What goes down must come up. Oil prices are springing back as traders buy yesterday’s dip. After shedding $2.60 yesterday, crude oil is up by roughly $1.75 this morning. Fuel prices are actually higher than they were on Wednesday, demonstrating a bullish sentiment for traders this morning.
Beyond COVID challenges, markets are gaining steam due to instability in North Africa. Libya, a country that has been plagued with geopolitical uncertainty, is once again facing an oil production outage. Roughly 300 kbpd, or 0.3% of global supply, has been taken offline by militias, including Libya’s large Sharara field. Libya’s National Oil Company was forced to declare force majeure, with no clear timeline for improvement. The outage is a salient reminder that, even with inventories beginning to improve globally, surprise events can cause prices to rise quickly.

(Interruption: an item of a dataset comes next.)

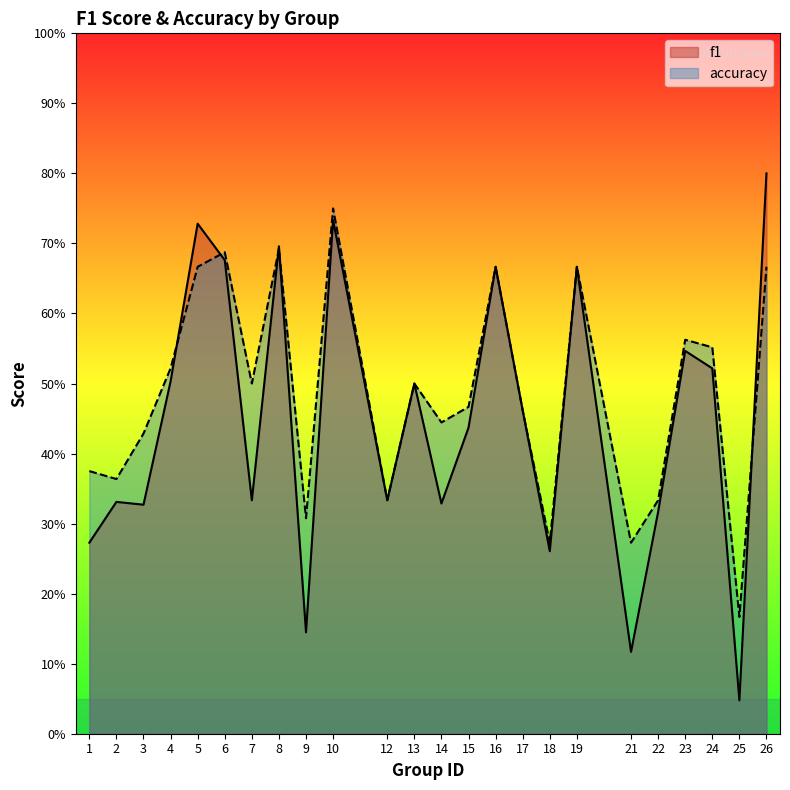

What is the maximum value shown in the chart?

0.8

Beyond the outage, prices have been on a seesaw lately. On one hand, Omicron is spreading like wildfire, going from 3% of US cases to 73%. After two years of COVID, markets are very sensitive to rising case rates, since they correlate with travel restrictions and reduced fuel demand. Conversely, Omicron does seem to be less deadly than other variants, meaning there’s reduced risk. On the supply front, OPEC+ was 117% compliant with their cuts in November, meaning member countries produced even less crude than they had planned.